Well, that part at least made sense. I mean, as with so much else, it was kind of a mess. But it was a plot point that the cost of Barbara’s wish was her humanity. She wasn’t just a milquetoast. We see her earlier in the movie giving a meal to a homeless man she apparently knows by name and also apparently frequently gives food to. It was not at all clearly shown, but I think Diana and Barbara are supposed to be establishing a genuine friendship, with Diana attracted to Barbara because Barbara is genuinely nice. The Wishstone takes that from her, which is supposed to make Barbara a tragic not-quite-villain.

And this is one part of the movie that I actually liked. Cheetah and Max Lord are both tragic figures, undone by their own weakness, not quite true villains. They get redemption arcs. The movie just shorts and hamfists those arcs, because see above about cramming in too many plotlines and character arcs.

The main problem was being too long. Wiig wasn’t as bad as I thought she would be, that’s the best I can say about that. The special effects were weird at times, there are these scenes where WW is moving at a normal speed against a background moving much faster, I found that annoying. And then the stupid moments like a guy who last flew a plane in WWI gets in a modern jet aircraft and knows how to power it up and fly it. And then building the stupid on top of the stupid they do the invisibility thing there.

To me, a potentially good movie was crowded out by poor decisions.

I did like the Lynda Carter cameo at the end.

I found it aggressively bad. As if it was trying to make me hate it. The hero of the story doesn’t bat an eyelash that her wish causes her boyfriend to commandeer another human being consciousness. The mechanics of the wish are not made clear(ish) until after the plot requires the viewer to understand these mechanics making it incomprehensible. She all of a sudden remembers that she has two powers (flying and the ability to make things invisible) that she somehow forgot about; look, it’s fine if WW has these powers, but as the writer/director YOU set the rules for the universe, so it sucks when you break them.

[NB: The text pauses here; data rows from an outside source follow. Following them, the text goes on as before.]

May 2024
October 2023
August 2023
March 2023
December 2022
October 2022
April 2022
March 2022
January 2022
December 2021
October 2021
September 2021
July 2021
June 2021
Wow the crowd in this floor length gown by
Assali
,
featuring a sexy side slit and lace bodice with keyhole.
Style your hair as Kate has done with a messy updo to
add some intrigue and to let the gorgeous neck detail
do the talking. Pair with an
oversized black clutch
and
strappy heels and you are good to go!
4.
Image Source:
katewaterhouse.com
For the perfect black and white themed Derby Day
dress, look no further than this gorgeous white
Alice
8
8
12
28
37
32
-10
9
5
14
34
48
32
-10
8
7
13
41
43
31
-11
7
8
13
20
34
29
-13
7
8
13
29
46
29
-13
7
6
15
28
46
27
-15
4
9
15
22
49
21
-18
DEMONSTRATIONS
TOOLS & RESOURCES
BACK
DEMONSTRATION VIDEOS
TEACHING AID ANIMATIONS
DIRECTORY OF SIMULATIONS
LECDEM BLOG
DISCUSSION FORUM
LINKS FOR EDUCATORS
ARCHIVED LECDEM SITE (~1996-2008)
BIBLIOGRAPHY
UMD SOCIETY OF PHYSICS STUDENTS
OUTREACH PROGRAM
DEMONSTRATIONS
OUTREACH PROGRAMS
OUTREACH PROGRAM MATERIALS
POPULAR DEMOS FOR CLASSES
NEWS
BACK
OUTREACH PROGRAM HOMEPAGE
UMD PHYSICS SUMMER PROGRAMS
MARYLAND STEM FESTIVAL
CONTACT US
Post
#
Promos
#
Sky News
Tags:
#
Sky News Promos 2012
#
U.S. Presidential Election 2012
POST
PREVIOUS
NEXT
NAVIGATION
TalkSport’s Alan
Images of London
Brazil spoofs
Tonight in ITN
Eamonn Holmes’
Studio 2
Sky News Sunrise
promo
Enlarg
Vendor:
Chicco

There have been a few lowpoints in the superhero genre, but this one beat any of them by a mile for me.

I laughed that they immediately followed it up by telling you who it was just in case you didn’t get it.

Even at the beginning, my wife and I were saying “Man, Wonder Woman’s not a great hero right now between trashing that mall’s security cameras and throwing a bunch of thieves down a story into a police car and smashing the roof.” The whole “Hey my dead boyfriend’s soul is possessing this engineer guy’s body but whatever” thing was just bizarre. The stone’s picking “Well, you’re a nice person so I guess I want that?” didn’t seem to make sense. Everyone else suffered an impactful loss but, if you’re a good person and you become a bad person with a bunch of power, you’re not going to miss being “good” because you’re bad. Barbara never really lamented “Oh, I miss being nice” because she was evil now and didn’t give a fuck.

When Barbara said “People like me have nothing” because she, uh, wears glasses and is ungainly in heels, my wife actually yelled out from the couch “Bitch, you’re a fucking DOCTOR working for the SMITHSONIAN!”

For as dumb as Steve just hopping into a modern jet and flying it around was, I actually liked the Invisible Jet contrivance. It’s more “Hidden” than literally invisible (no “hur hur you’d just see WW in the air”) and she doesn’t do it all the time because it’s a one way trip to Invisible Land.

Feels as though a guy who can track some forsaken artifact across time and globe could do better for himself than running a Ponzi scheme. Did he learn about this in his Time-Life Mysteries of the Mayans book? Now THAT would have been pretty 1984 of them!